Splendide roman africain (chez Gallimard) et pas seulement parce qu’il a obtenu le Renaudot. Tout en petites touches subtiles, nous voilà dans une école catholique pour jeunes filles de la classe dirigeante au Rwanda, essentiellement Hutues.
L’école est dans les montagnes (le pays des mille collines), près d’une source supposée du Nil protégée par une statue d’une Vierge noire qui n’est autre que Notre-Dame du Nil. Ce n’est pas par hasard car le Nil est le lien entre les Tutsis et les pharaons noirs de Méroé alors que les Hutus sont d’origine purement africaine. C’est un vieux colon un peu fou, adorateur des princesses soudanaises, qui explique cela aux jeunes filles.
La vie se déroule tranquillement dans le pensionnat : cours, repas, dortoir, la Mère Sup’ autoritaire, le curé un peu libidineux, la saison des pluies, les visites des parents tous « grand quelqu’un ». Du moins à la surface des choses car les passions cheminent par en dessous : découverte de leurs corps, du monde, des passions et surtout monte la tension qui aboutira au génocide de 1994 : un million de morts en 100 jours ! Mais ceci, dans le roman, est en arrière-plan seulement : on le sent poindre entre contraste brutal avec la vie rangée et protégée de jeunes pensionnaires de notre Dame du Nil. Et l’histoire est servie par un style épuré, transparent, une belle écriture.

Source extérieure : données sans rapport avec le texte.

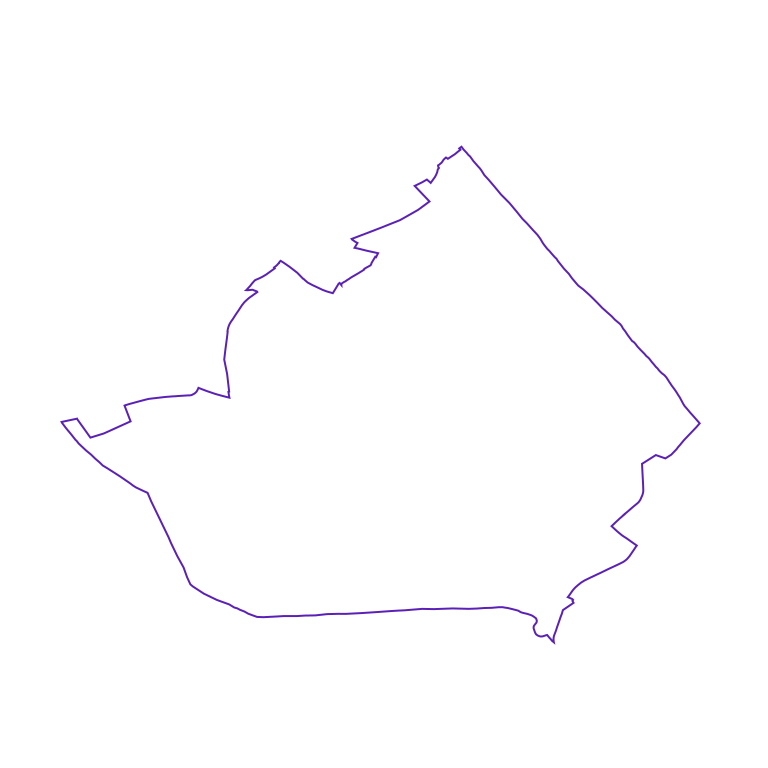 the district of Khan Yunis, Gaza Strip, Palestine, rotated 95°
{"feature_id": "87354302B21422506618890", "entity_name": "Khan Yunis", "entity_type": "district", "adm_level": 2, "iso_a3": "PSE", "parent_name": "Palestine", "parent_adm1": "Gaza Strip", "projection": "robinson", "projection_center": [34.31, 31.33], "detail": "fine", "context": "isolated", "style": "outline", "palette": "violet", "viewbox_px": 768, "rotation_deg": 95, "n_neighbors": 0, "source": "geoboundaries", "source_scale": "gbopen_adm2", "svg_char_len": 6093}
<svg xmlns="http://www.w3.org/2000/svg" viewBox="0 0 768 768"><g transform="rotate(95 384 384)"><path d="M449.9,701.9L450.6,701.5L455.6,697.0L462.1,690.6L466.6,686.4L467.4,685.3L469.9,683.0L476.2,675.0L479.9,669.6L483.6,665.1L486.9,660.5L489.7,657.1L491.8,652.8L498.9,639.2L502.0,633.7L504.6,629.1L507.2,624.9L508.6,622.2L510.6,616.9L513.1,610.0L521.2,605.7L532.1,599.2L555.4,585.3L561.2,582.2L573.5,574.9L584.2,567.7L593.7,563.3L600.5,559.4L602.4,556.7L608.6,545.1L613.7,531.6L617.1,518.9L619.7,513.7L620.3,510.6L621.5,507.8L622.8,503.3L624.7,499.1L625.9,494.7L627.1,490.2L626.8,483.8L625.0,470.9L623.9,463.5L622.7,450.0L621.6,442.7L620.5,432.3L618.2,420.6L616.9,409.1L616.4,402.5L614.1,386.0L611.8,371.1L609.7,358.0L608.5,350.0L607.7,344.1L605.8,332.9L604.7,326.4L603.9,314.6L601.6,296.0L600.6,279.9L599.6,271.9L598.4,264.4L597.6,257.3L596.4,250.5L596.0,246.4L596.2,244.2L596.4,241.0L597.2,235.7L598.1,230.5L599.4,227.9L599.9,225.6L600.5,221.3L601.1,218.7L601.7,216.5L602.8,214.4L604.1,212.3L605.4,211.5L606.8,211.1L608.3,211.3L611.7,213.5L613.0,213.8L614.5,213.6L618.3,211.9L620.0,210.8L620.8,209.6L621.4,208.3L621.9,206.2L621.6,204.0L620.1,200.5L619.8,199.6L622.2,197.3L623.3,196.0L625.2,194.2L626.5,192.3L625.8,192.5L624.7,192.7L623.2,192.9L621.8,192.9L620.6,192.8L620.1,192.7L618.9,192.4L616.5,191.7L614.3,191.1L611.1,190.4L605.7,189.0L602.8,188.3L600.4,187.7L597.7,186.9L596.9,186.7L594.7,186.3L593.6,186.0L586.0,176.7L585.5,176.1L583.6,177.4L582.6,176.8L582.1,177.3L581.8,177.8L581.7,178.0L580.3,182.3L579.9,182.0L576.6,180.0L574.3,178.7L572.1,177.3L570.8,176.3L569.9,175.6L567.5,173.3L565.4,171.1L564.7,170.4L563.5,168.8L563.1,168.2L562.5,167.5L560.8,164.7L558.4,160.7L557.8,159.6L555.2,155.2L553.3,151.9L549.1,144.9L542.6,133.7L540.5,130.3L539.9,129.5L539.4,128.9L537.9,127.3L536.8,126.3L535.6,125.5L534.1,124.4L526.6,120.2L524.7,119.2L522.9,118.1L519.6,123.8L516.7,128.7L514.7,132.5L513.9,133.9L513.4,134.6L511.5,137.4L510.2,139.2L508.9,140.9L507.1,143.2L505.8,144.9L501.8,141.4L497.9,137.9L495.0,135.1L494.3,134.6L493.7,134.0L493.8,133.9L492.3,132.5L492.2,132.6L490.3,130.6L484.8,125.3L481.0,121.4L479.8,120.3L479.4,120.0L478.7,119.5L477.7,119.0L476.8,118.5L472.7,117.1L471.7,116.8L470.5,116.6L469.9,116.5L469.2,116.4L467.9,116.4L466.7,116.5L461.8,117.1L456.1,117.9L448.3,119.0L441.0,120.0L440.9,119.8L431.1,107.0L433.6,97.2L429.4,91.7L423.5,86.9L421.2,85.5L418.9,83.8L414.1,80.5L413.3,79.9L399.7,69.0L396.8,66.9L395.7,66.1L394.6,67.2L388.4,73.7L386.0,76.3L381.9,80.4L379.8,82.6L377.4,84.4L374.6,86.2L371.4,88.3L369.3,90.0L367.5,91.3L366.2,92.3L363.8,94.3L360.8,97.0L357.2,99.9L354.7,101.8L352.8,103.3L350.9,105.3L349.9,106.8L349.2,108.0L347.5,110.1L346.1,111.6L344.6,112.9L343.3,114.6L341.0,116.8L338.7,119.2L335.6,122.0L334.3,123.6L333.3,125.1L331.4,127.0L328.0,131.0L324.8,134.6L322.1,137.0L320.5,138.8L319.5,140.6L316.4,143.4L313.9,145.6L310.6,148.2L307.8,150.8L305.5,152.3L303.8,153.9L299.8,159.6L296.7,163.1L289.3,173.1L284.9,178.1L281.1,182.6L277.4,187.1L272.3,193.9L269.1,199.0L267.2,201.0L262.1,206.1L258.1,209.5L253.6,214.6L246.3,221.5L244.3,223.0L242.7,225.0L239.0,228.9L237.0,230.9L235.1,233.2L232.0,236.1L229.7,238.1L225.7,240.9L223.8,242.6L222.1,244.1L217.7,249.0L211.5,255.6L207.3,260.6L201.0,266.6L192.7,274.9L185.0,284.0L177.5,291.4L171.4,297.6L167.2,302.2L162.5,305.8L160.8,307.3L159.1,309.2L154.1,314.4L149.9,318.0L148.3,320.1L146.5,321.8L143.5,325.2L140.9,327.5L142.8,329.6L144.0,328.3L146.1,330.6L148.5,333.0L149.2,333.8L150.5,335.5L152.9,338.5L154.1,340.0L153.7,340.7L153.1,341.6L153.0,341.8L153.0,342.1L153.2,342.3L153.4,342.4L153.5,342.5L154.7,343.6L155.0,343.9L155.4,344.2L158.1,345.7L158.6,346.0L159.5,347.0L160.7,348.1L161.5,349.2L162.4,349.0L163.0,348.8L163.5,348.6L163.7,348.4L164.0,348.1L164.8,348.5L165.3,349.0L165.5,349.1L166.0,349.2L168.1,349.4L168.8,349.6L171.0,350.3L173.2,351.2L179.6,355.0L178.4,356.6L176.6,359.1L179.8,363.7L184.0,370.7L198.2,354.6L207.7,365.4L219.4,382.4L229.3,402.1L241.9,428.0L242.3,428.9L242.8,428.5L244.9,424.9L245.8,422.7L250.9,425.2L251.4,421.1L252.7,413.0L254.2,401.3L258.4,403.0L258.0,403.8L264.4,406.9L265.3,407.1L265.7,407.2L266.6,407.6L266.9,407.7L268.2,409.6L269.2,411.1L271.0,413.7L271.3,413.8L271.6,413.7L271.8,413.8L272.6,414.8L275.9,419.2L277.8,421.9L280.4,425.6L281.4,426.9L282.3,427.9L283.1,429.0L283.6,429.7L284.3,430.5L285.1,431.4L285.8,432.6L287.0,434.2L287.5,434.7L287.8,434.9L288.2,435.1L288.6,435.2L289.2,435.1L288.9,435.4L287.2,437.0L288.1,438.0L291.6,439.7L298.0,442.9L297.4,445.9L297.0,448.0L296.5,450.1L295.9,452.2L295.6,453.3L295.2,454.4L293.7,458.4L291.7,463.9L290.0,467.9L289.8,468.4L289.2,469.4L288.5,470.4L287.4,471.9L286.2,473.4L286.2,473.8L281.6,479.1L280.6,480.3L279.9,481.4L275.3,488.6L273.9,491.1L272.1,494.2L270.3,497.7L271.3,498.6L271.9,498.9L272.2,499.1L272.6,499.1L272.7,499.4L273.6,500.0L274.1,500.4L274.3,500.5L274.5,500.6L275.1,501.2L275.9,501.9L277.5,503.7L278.3,502.9L285.3,511.0L287.6,514.2L288.1,515.0L289.3,516.9L290.5,519.1L291.1,520.3L292.0,521.7L295.2,524.1L298.0,525.9L300.8,528.1L302.2,529.1L302.5,529.4L302.5,528.7L302.4,527.8L302.1,526.0L301.7,523.9L301.6,523.6L301.6,523.0L301.8,522.4L302.1,521.5L302.8,518.9L302.9,518.6L303.1,518.4L303.4,518.2L308.2,523.8L309.8,525.7L310.7,526.6L312.5,528.3L314.1,529.7L315.2,530.6L316.8,531.6L317.8,532.3L325.2,536.3L325.8,536.7L326.0,536.8L328.4,538.1L332.8,540.4L335.3,541.9L336.3,542.4L338.1,543.2L339.7,543.7L341.4,544.1L343.2,544.4L344.9,544.5L345.5,544.5L345.6,544.3L346.2,544.3L352.3,544.5L363.4,545.0L370.2,545.2L373.6,545.3L382.1,542.8L382.5,542.7L387.5,541.2L405.1,537.6L405.4,538.3L409.1,537.4L410.4,537.0L411.1,536.8L409.9,544.2L408.6,551.2L407.2,556.9L406.5,559.8L404.9,565.5L404.0,568.5L405.3,568.9L406.5,569.4L407.8,570.0L408.6,570.6L409.1,571.0L410.1,572.1L410.7,573.0L411.3,573.9L411.8,574.8L412.1,575.8L412.3,576.8L412.5,578.7L414.0,588.6L414.4,590.8L414.7,593.1L415.5,598.0L416.0,600.9L419.1,616.0L419.5,617.6L420.6,620.8L422.5,626.1L426.0,635.6L427.6,639.6L428.1,640.6L443.3,633.2L457.7,658.8L463.0,671.8L445.6,686.7L445.3,686.8L445.6,687.8L449.9,701.9Z" fill="none" stroke="#5b21b6" stroke-width="2"/></g></svg>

Un film que vous pouvez ne pas voir : « Anna Karénine » de Joe Wright avec Keira Knightley (Anna) et Aron Taylor-Johnson (Vornsky). L’idée centrale pourtant était bonne : l’ensemble de l’action se déroule dans un théâtre qui sert de cadre donc à chacune de scènes. Sacro sainte unité de lieu ! Ce qui fragilise le film c’est d’abord un goût prononcé pour un esthétisme cotonneux : bleus et roses layette, blancs mère Denis, personnages sapés « Vogue ». Et puis, si Anna est séduisante, il n’en est pas de même de son Vronsky qui fait gamin égaré dans un rôle trop grand.